WORK TASK 1 |
In the records that follow, copy out the lines starting at the line that contains "60W Hot Glue Gun" and ending at the line that contains "Artificial Flowers.", keeping both of those lines.

# G17 Vs P30



## dieselman (Jul 16, 2008)

I have recently purchases a G22 and love it. Im now looking at getting a 9mm for range/target shooting to make it a little cheaper for ammo. What are some opinions on the G17 vs the HK P30. I havent had a chance to shoot the P30 but have read alot of great things about it. Would it be worth the extra money over the GLOCK, or is it kind of a half dozen one way, six the other? Thanks for any responses


----------



## mike#9 (Jul 14, 2008)

I have not had a chance to shoot the P30...but I have shot the G17. Based purely off of refinement, overall comfort, fit & finish.....the P30 is the obvious choice. I dry fired the P30....and I liked the trigger better.

I think that I am going with the XD9.....as opposed to the P30 b/c of the cost difference.

Mike


----------



## Mike Barham (Mar 30, 2006)

If the point is cheaper practice with something that replicates your defense gun, the Glock is the obvious choice. You might also look into converting your 22 to 9mm for range practice.


----------



## dieselman (Jul 16, 2008)

There were two reasons. Yes to save money for the range/ and also to see what else is out there. I always want new/different things to see whats the best(for me at least), and the only semi auto handguns ive shot have been a GLOCK and an XD(went with the GLOCK), so im curious. Ive read awesome things about teh P30 but then I got to thinking. I shoot really well with a GLOCK and know its going to fire everytime I pull the trigger without a problem, so why spend several hundred dollars more on something that does the same thing? Needless to say I will be going with a G17. I would just get the conversion barell but then that just keeps my gun count at one, I want more!!:smt082


----------

MATERIAL PROVIDED |
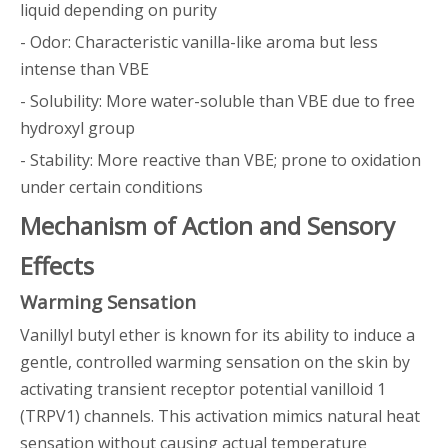
liquid depending on purity
- Odor: Characteristic vanilla-like aroma but less
intense than VBE
- Solubility: More water-soluble than VBE due to free
hydroxyl group
- Stability: More reactive than VBE; prone to oxidation
under certain conditions
Mechanism of Action and Sensory
Effects
Warming Sensation
Vanillyl butyl ether is known for its ability to induce a
gentle, controlled warming sensation on the skin by
activating transient receptor potential vanilloid 1
(TRPV1) channels. This activation mimics natural heat
sensation without causing actual temperature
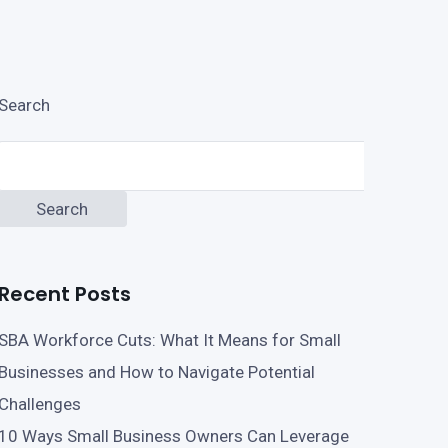
Search
Search
Recent Posts
SBA Workforce Cuts: What It Means for Small
Businesses and How to Navigate Potential
Challenges
10 Ways Small Business Owners Can Leverage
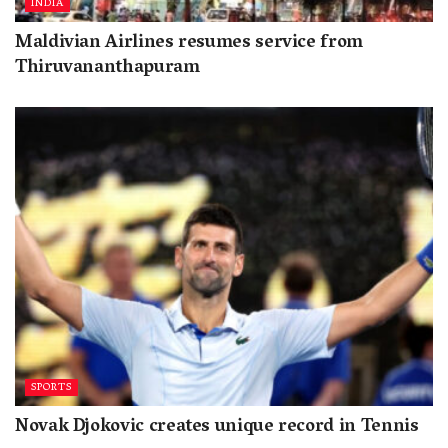
INDIA
Maldivian Airlines resumes service from
Thiruvananthapuram
SPORTS
Novak Djokovic creates unique record in Tennis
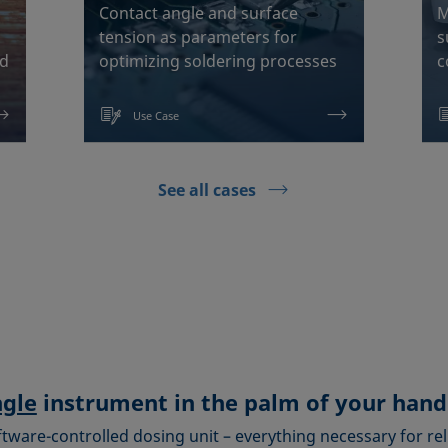
Contact angle and surface
M
tension as parameters for
s
od
optimizing soldering processes
c
Use Case
See all cases
ngle
instrument in the palm of your hand
ftware-controlled dosing unit – everything necessary for rel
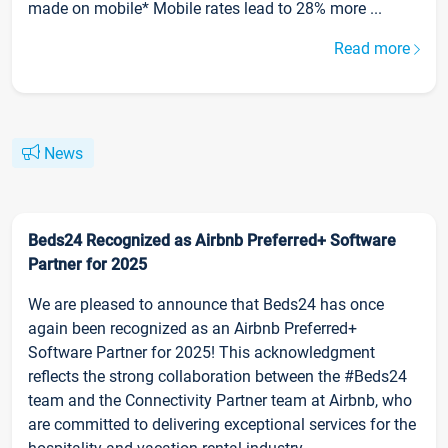
made on mobile* Mobile rates lead to 28% more ...
Read more
News
Beds24 Recognized as Airbnb Preferred+ Software
Partner for 2025
We are pleased to announce that Beds24 has once
again been recognized as an Airbnb Preferred+
Software Partner for 2025! This acknowledgment
reflects the strong collaboration between the #Beds24
team and the Connectivity Partner team at Airbnb, who
are committed to delivering exceptional services for the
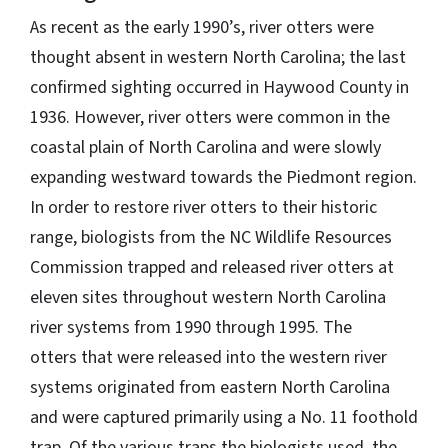
As recent as the early 1990’s, river otters were
thought absent in western North Carolina; the last
confirmed sighting occurred in Haywood County in
1936. However, river otters were common in the
coastal plain of North Carolina and were slowly
expanding westward towards the Piedmont region.
In order to restore river otters to their historic
range, biologists from the NC Wildlife Resources
Commission trapped and released river otters at
eleven sites throughout western North Carolina
river systems from 1990 through 1995. The
otters that were released into the western river
systems originated from eastern North Carolina
and were captured primarily using a No. 11 foothold
trap. Of the various traps the biologists used, the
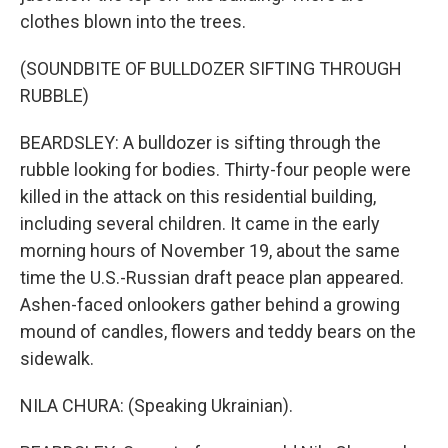
clothes blown into the trees.
(SOUNDBITE OF BULLDOZER SIFTING THROUGH
RUBBLE)
BEARDSLEY: A bulldozer is sifting through the
rubble looking for bodies. Thirty-four people were
killed in the attack on this residential building,
including several children. It came in the early
morning hours of November 19, about the same
time the U.S.-Russian draft peace plan appeared.
Ashen-faced onlookers gather behind a growing
mound of candles, flowers and teddy bears on the
sidewalk.
NILA CHURA: (Speaking Ukrainian).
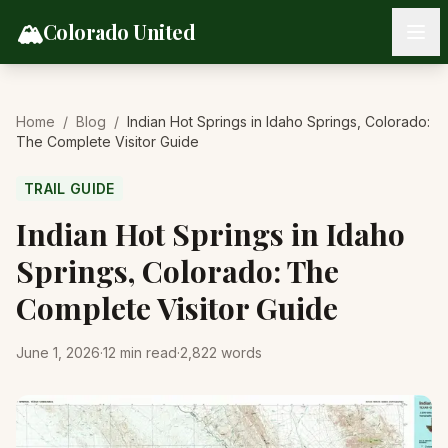
Skip to content
🏔️
Colorado United
Home
/
Blog
/
Indian Hot Springs in Idaho Springs, Colorado:
The Complete Visitor Guide
TRAIL GUIDE
Indian Hot Springs in Idaho
Springs, Colorado: The
Complete Visitor Guide
June 1, 2026
·
12
min read
·
2,822
words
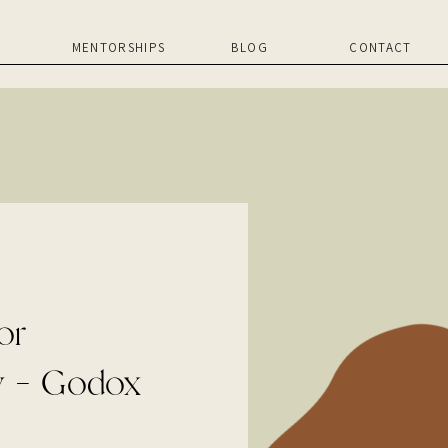
MENTORSHIPS
BLOG
CONTACT
or
y – Godox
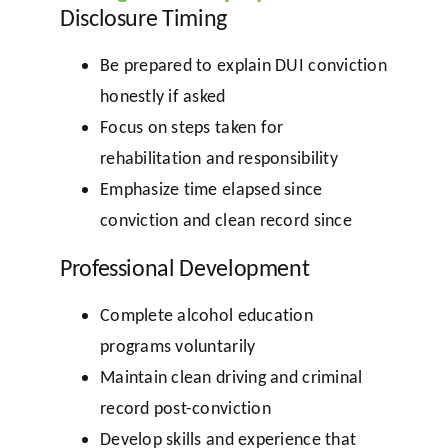
Disclosure Timing
Be prepared to explain DUI conviction
honestly if asked
Focus on steps taken for
rehabilitation and responsibility
Emphasize time elapsed since
conviction and clean record since
Professional Development
Complete alcohol education
programs voluntarily
Maintain clean driving and criminal
record post-conviction
Develop skills and experience that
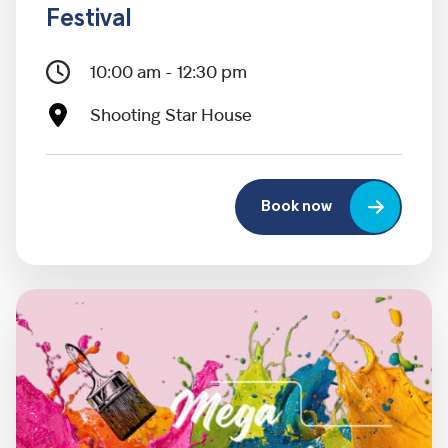
Festival
10:00 am - 12:30 pm
Shooting Star House
Book now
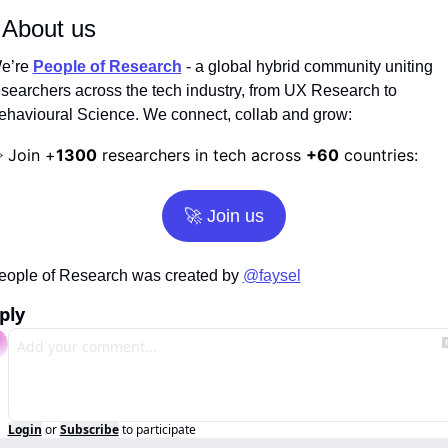
 About us
e’re
People of Research
 - a global hybrid community uniting 
esearchers across the tech industry, from UX Research to 
ehavioural Science. We connect, collab and grow:
Join +
1300
 researchers in tech across 
+60
 countries:
️ 
🚀
 Join us
eople of Research was created by 
@faysel
ply
Login
or
Subscribe
to participate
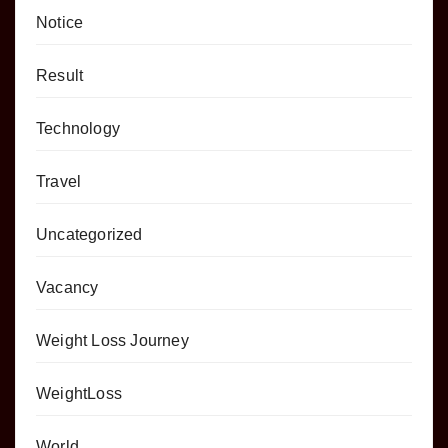
Notice
Result
Technology
Travel
Uncategorized
Vacancy
Weight Loss Journey
WeightLoss
World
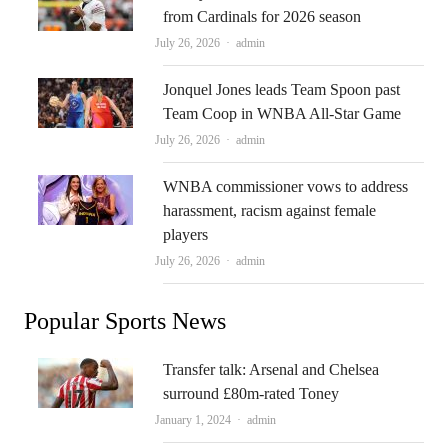
from Cardinals for 2026 season
Author
July 26, 2026
admin
Jonquel Jones leads Team Spoon past
Team Coop in WNBA All-Star Game
Author
July 26, 2026
admin
WNBA commissioner vows to address
harassment, racism against female
players
Author
July 26, 2026
admin
Popular Sports News
Transfer talk: Arsenal and Chelsea
surround £80m-rated Toney
Author
January 1, 2024
admin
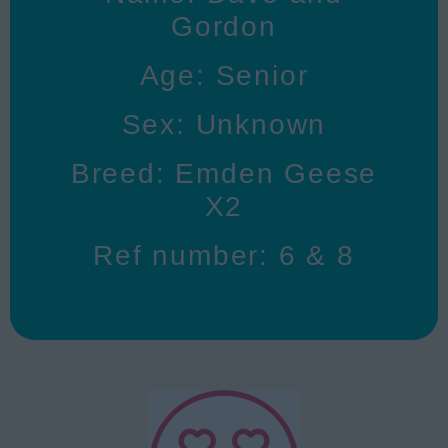
Gordon
Age: Senior
Sex: Unknown
Breed: Emden Geese
X2
Ref number: 6 & 8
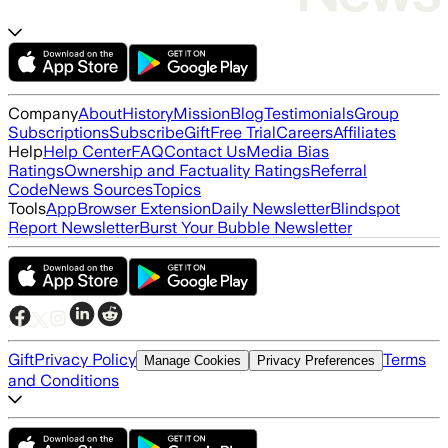
Company
About
History
Mission
Blog
Testimonials
Group
Subscriptions
Subscribe
Gift
Free Trial
Careers
Affiliates
Help
Help Center
FAQ
Contact Us
Media Bias
Ratings
Ownership and Factuality Ratings
Referral
Code
News Sources
Topics
Tools
App
Browser Extension
Daily Newsletter
Blindspot
Report Newsletter
Burst Your Bubble Newsletter
Gift
Privacy Policy
Terms
Manage Cookies
Privacy Preferences
and Conditions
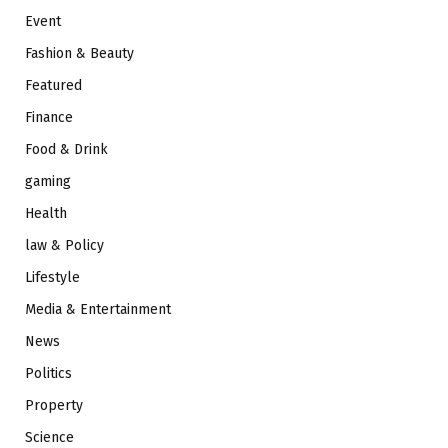
Event
Fashion & Beauty
Featured
Finance
Food & Drink
gaming
Health
law & Policy
Lifestyle
Media & Entertainment
News
Politics
Property
Science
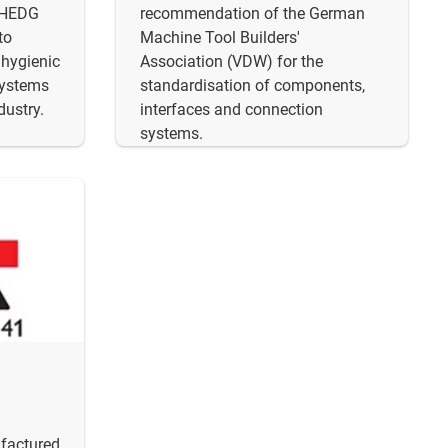
EHEDG
recommendation of the German
to
Machine Tool Builders'
 hygienic
Association (VDW) for the
systems
standardisation of components,
dustry.
interfaces and connection
systems.
ufactured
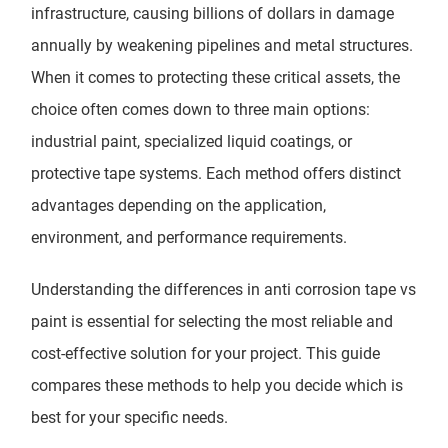
infrastructure, causing billions of dollars in damage
annually by weakening pipelines and metal structures.
When it comes to protecting these critical assets, the
choice often comes down to three main options:
industrial paint, specialized liquid coatings, or
protective tape systems. Each method offers distinct
advantages depending on the application,
environment, and performance requirements.
Understanding the differences in anti corrosion tape vs
paint is essential for selecting the most reliable and
cost-effective solution for your project. This guide
compares these methods to help you decide which is
best for your specific needs.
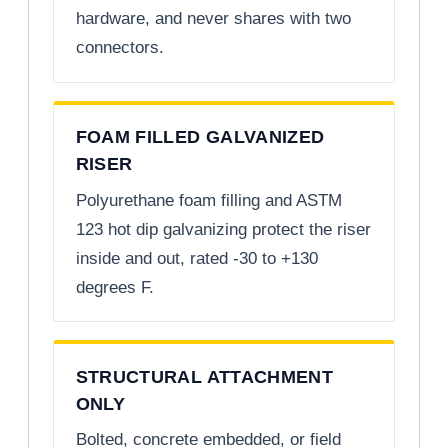
hardware, and never shares with two
connectors.
FOAM FILLED GALVANIZED
RISER
Polyurethane foam filling and ASTM
123 hot dip galvanizing protect the riser
inside and out, rated -30 to +130
degrees F.
STRUCTURAL ATTACHMENT
ONLY
Bolted, concrete embedded, or field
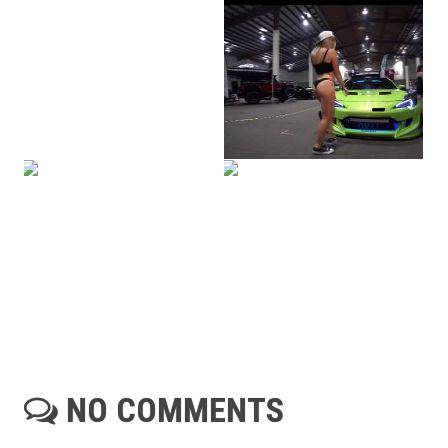
NO COMMENTS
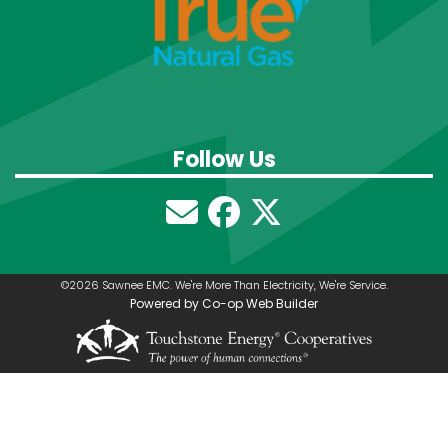
Follow Us
©2026 Sawnee EMC. We're More Than Electricity, We're Service.
Powered by Co-op Web Builder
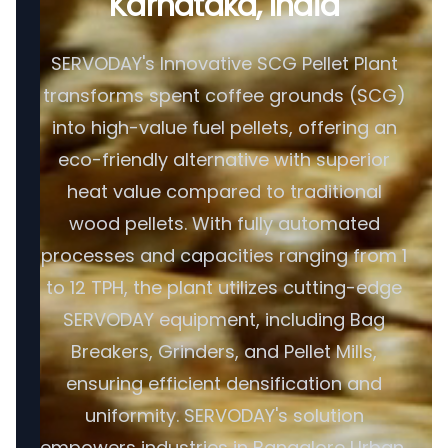
Karnataka, India
SERVODAY's Innovative SCG Pellet Plant
transforms spent coffee grounds (SCG)
into high-value fuel pellets, offering an
eco-friendly alternative with superior
heat value compared to traditional
wood pellets. With fully automated
processes and capacities ranging from 1
to 12 TPH, the plant utilizes cutting-edge
SERVODAY equipment, including Bag
Breakers, Grinders, and Pellet Mills,
ensuring efficient densification and
uniformity. SERVODAY's solution
empowers industries in Bangalore Urban,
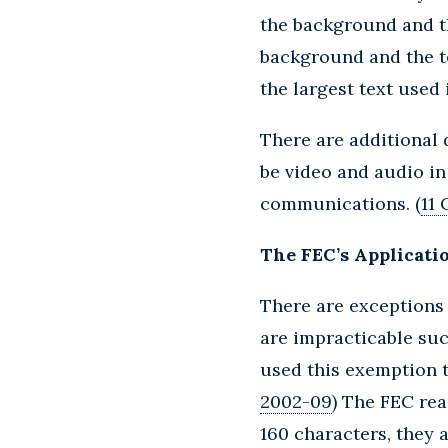
the background and th
background and the t
the largest text used
There are additional 
be video and audio in
communications. (
11 
The FEC’s Applicatio
There are exceptions 
are impracticable suc
used this exemption t
2002-09
) The FEC rea
160 characters, they 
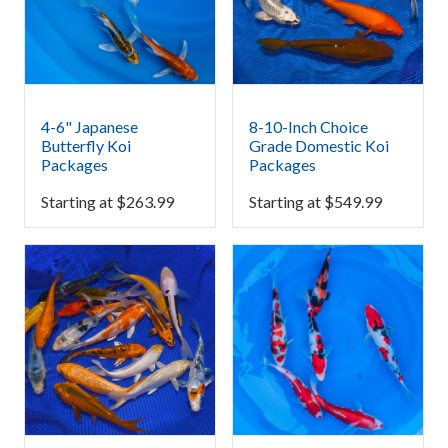
4-6" Japanese
8-10-Inch Choice
Butterfly Koi
Grade Domestic Koi
Packages
Packages
Starting at
$
263.99
Starting at
$
549.99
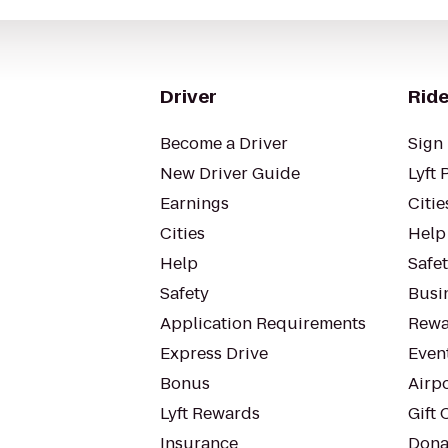
Driver
Ride
Become a Driver
Sign 
New Driver Guide
Lyft 
Earnings
Citie
Cities
Help
Help
Safe
Safety
Busin
Application Requirements
Rewa
Express Drive
Even
Bonus
Airp
Lyft Rewards
Gift 
Insurance
Dona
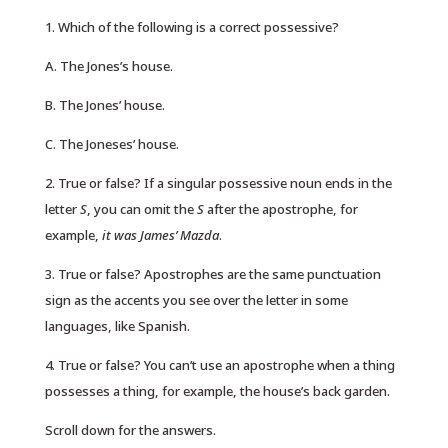
1. Which of the following is a correct possessive?
A. The Jones’s house.
B. The Jones’ house.
C. The Joneses’ house.
2. True or false? If a singular possessive noun ends in the
letter
S
, you can omit the
S
after the apostrophe, for
example,
it was James’ Mazda
.
3. True or false? Apostrophes are the same punctuation
sign as the accents you see over the letter in some
languages, like Spanish.
4. True or false? You can’t use an apostrophe when a thing
possesses a thing, for example, the house’s back garden.
Scroll down for the answers.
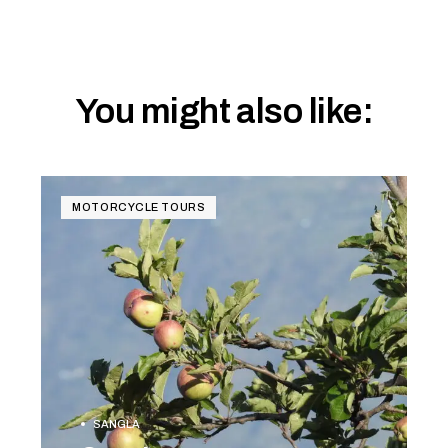
You might also like:
MOTORCYCLE TOURS
SANGLA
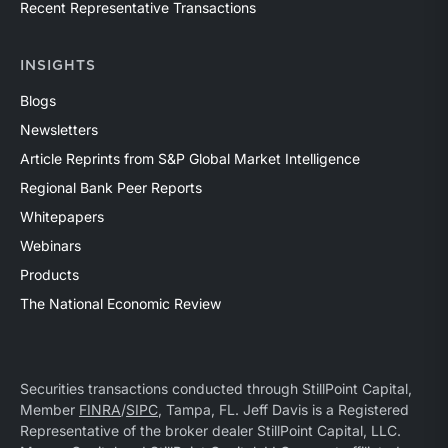
Recent Representative Transactions
INSIGHTS
Blogs
Newsletters
Article Reprints from S&P Global Market Intelligence
Regional Bank Peer Reports
Whitepapers
Webinars
Products
The National Economic Review
Securities transactions conducted through StillPoint Capital,
Member
FINRA
/
SIPC
, Tampa, FL. Jeff Davis is a Registered
Representative of the broker dealer StillPoint Capital, LLC.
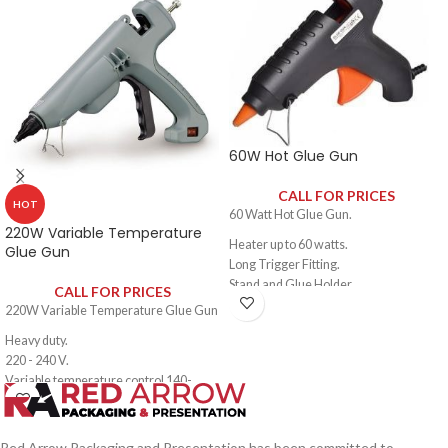
60W Hot Glue Gun
CALL FOR PRICES
HOT
60 Watt Hot Glue Gun.
220W Variable Temperature
Heater up to 60 watts.
Glue Gun
Long Trigger Fitting.
Stand and Glue Holder.
CALL FOR PRICES
New Detachable Plastic Stand.
220W Variable Temperature Glue Gun
For Bonding Works:
Heavy duty.
Artificial Flowers.
220 - 240 V.
Wood Crafts Projects.
Variable temperature control 140-
Furniture.
220°C.
Decorations.
Suitable glue stick diameter: 11.0
-11.5mm.
Red Arrow Packaging and Presentation has been committed to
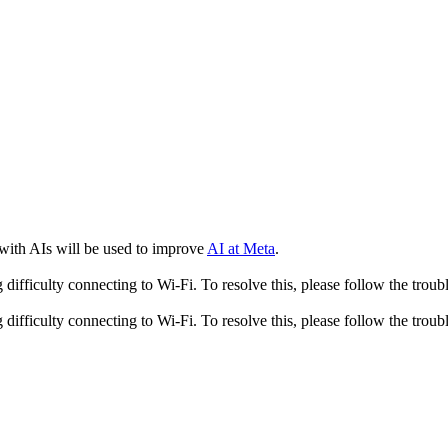
 with AIs will be used to improve
AI at Meta
.
fficulty connecting to Wi-Fi. To resolve this, please follow the troubl
fficulty connecting to Wi-Fi. To resolve this, please follow the troubl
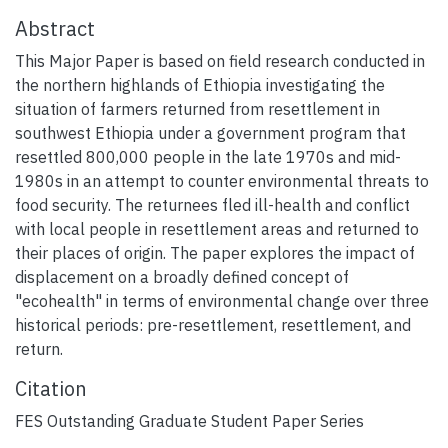
Abstract
This Major Paper is based on field research conducted in
the northern highlands of Ethiopia investigating the
situation of farmers returned from resettlement in
southwest Ethiopia under a government program that
resettled 800,000 people in the late 1970s and mid-
1980s in an attempt to counter environmental threats to
food security. The returnees fled ill-health and conflict
with local people in resettlement areas and returned to
their places of origin. The paper explores the impact of
displacement on a broadly defined concept of
"ecohealth" in terms of environmental change over three
historical periods: pre-resettlement, resettlement, and
return.
Citation
FES Outstanding Graduate Student Paper Series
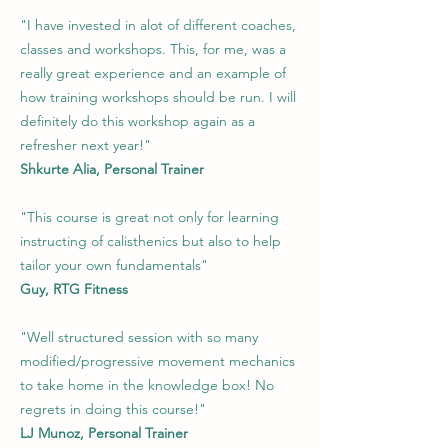
"I have invested in alot of different coaches,
classes and workshops. This, for me, was a
really great experience and an example of
how training workshops should be run. I will
definitely do this workshop again as a
refresher next year!"
Shkurte Alia, Personal Trainer
"This course is great not only for learning
instructing of calisthenics but also to help
tailor your own fundamentals"
Guy, RTG Fitness
"Well structured session with so many
modified/progressive movement mechanics
to take home in the knowledge box! No
regrets in doing this course!"
LJ Munoz, Personal Trainer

WORK TASK 2 |
According to the forum thread above, which semi-auto handguns had dieselman shot before this discussion?

WRITTEN SOLUTION 1 |
60W Hot Glue Gun
CALL FOR PRICES
HOT
60 Watt Hot Glue Gun.
220W Variable Temperature
Heater up to 60 watts.
Glue Gun
Long Trigger Fitting.
Stand and Glue Holder.
CALL FOR PRICES
New Detachable Plastic Stand.
220W Variable Temperature Glue Gun
For Bonding Works:
Heavy duty.
Artificial Flowers.

WRITTEN SOLUTION 2 |
A GLOCK and an XD.